Define the data set to be a sequence $\{(Y_i, X_i)\}_{i=1}^n$ of pairs of real numbers. Fitting a line to this sequence amounts to finding $\theta = (\alpha, \beta) \in \mathbb R^2$ such that the equation $Y_i = \alpha X_i + \beta$ "captures" the relationship between each $Y_i$ and $X_i$ for each $i$ in some sense. But in what sense? One way to make this question meaningful is to assume a statistical model. Namely, assume that, for each $i$, $$Y_i = \alpha X_i + \beta + e_i,$$ where each $e_i$ is a random variable with known distribution. In other words, assume that each $X_i$ is a deterministic variable and that $Y_i$ is related to $X_i$ in a linear but "noisy" way. Under this assumption, the question of finding $\theta$ can be cast as a question of finding the $\theta$ that maximizes the "likelihood" that $\{(Y_i, X_i)\}_{i=1}^n$ was observed given that $\theta$ was the parameter of the above statistical model.

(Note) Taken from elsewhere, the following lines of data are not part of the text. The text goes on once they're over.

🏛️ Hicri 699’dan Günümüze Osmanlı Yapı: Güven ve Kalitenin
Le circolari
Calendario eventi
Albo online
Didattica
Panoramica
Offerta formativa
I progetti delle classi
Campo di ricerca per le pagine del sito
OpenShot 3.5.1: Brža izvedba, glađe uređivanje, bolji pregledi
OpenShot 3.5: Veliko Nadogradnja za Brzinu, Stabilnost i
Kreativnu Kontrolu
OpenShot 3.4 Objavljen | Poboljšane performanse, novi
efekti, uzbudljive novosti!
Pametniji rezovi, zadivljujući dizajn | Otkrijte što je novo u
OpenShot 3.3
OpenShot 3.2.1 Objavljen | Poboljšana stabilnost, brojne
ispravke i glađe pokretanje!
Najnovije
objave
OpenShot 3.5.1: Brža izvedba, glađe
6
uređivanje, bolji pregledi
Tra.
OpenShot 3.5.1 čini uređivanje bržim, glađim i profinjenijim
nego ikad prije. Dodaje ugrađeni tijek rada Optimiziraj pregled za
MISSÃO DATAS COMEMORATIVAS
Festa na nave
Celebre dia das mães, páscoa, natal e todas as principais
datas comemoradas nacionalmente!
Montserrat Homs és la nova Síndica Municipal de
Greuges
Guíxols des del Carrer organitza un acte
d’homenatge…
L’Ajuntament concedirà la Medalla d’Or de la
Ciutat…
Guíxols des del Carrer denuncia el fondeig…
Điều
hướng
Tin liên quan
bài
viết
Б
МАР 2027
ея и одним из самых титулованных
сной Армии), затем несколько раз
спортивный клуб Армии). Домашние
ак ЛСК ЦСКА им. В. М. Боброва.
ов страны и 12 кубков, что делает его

One way to define likelihood is by use of a conditional probability density function (p.d.f.), which we denote by $f(Y_i \; | \; X_i, \theta)$ for each $i$. (I use this notation to emphasize that $X_i$ is deterministic, so it admits no useful notion of probability density. Each $X_i$ will instead play a role in parametrizing the distribution of $Y_i$.) For example, if each $e_i$ is a normal random variable with zero mean and variance $\sigma^2$, and the $e_i$ are all mutually independent, then the $Y_i$ are also independent normal variables with variance $\sigma^2$, but each $Y_i$ has a mean of $\alpha X_i + \beta$. Hence, we may define the likelihood of the data to be the following joint conditional p.d.f.:
\begin{align*}
\ell((Y,X); \theta) &= \prod_{i=1}^n f(Y_i \; | \; X_i, \theta) \\
&= \frac{1}{(2\pi)^{n/2}\sigma^n}\exp\left(\frac{-1}{2\sigma^2}\left(\sum_{i=1}^n(Y_i - \alpha X_i - \beta)^2\right)\right).
\end{align*}
Note that the mutual independence of $e_i$ was essential for writing this formula, for otherwise the joint conditional p.d.f. would not factorize in the first step above. Clearly, maximizing this likelihood function over $\theta$ is equivalent to minimizing
$$\sum_{i=1}^n(Y_i - \alpha X_i - \beta)^2$$
over $\theta$. (Again, keep in mind that $\theta = (\alpha, \beta)$.) This last expression is the square-error formula used in least-squares fitting. The qualifier "least" implies that we're minimizing this formula (or, equivalently, maximizing the above likelihood formula). This equivalence between minimizing square-error and maximizing likelihood could only be shown because the $e_i$ in the statistical model are i.i.d. normally distributed with zero mean and finite variance. Hence, the normality assumption is essential in motivating the use of least-squares fitting from a statistical standpoint. However, as mentioned by Pantelis Sopasakis in the comments, it is not essential to the actual computation of $\theta$, which is the focus of the derivations in the link you posted.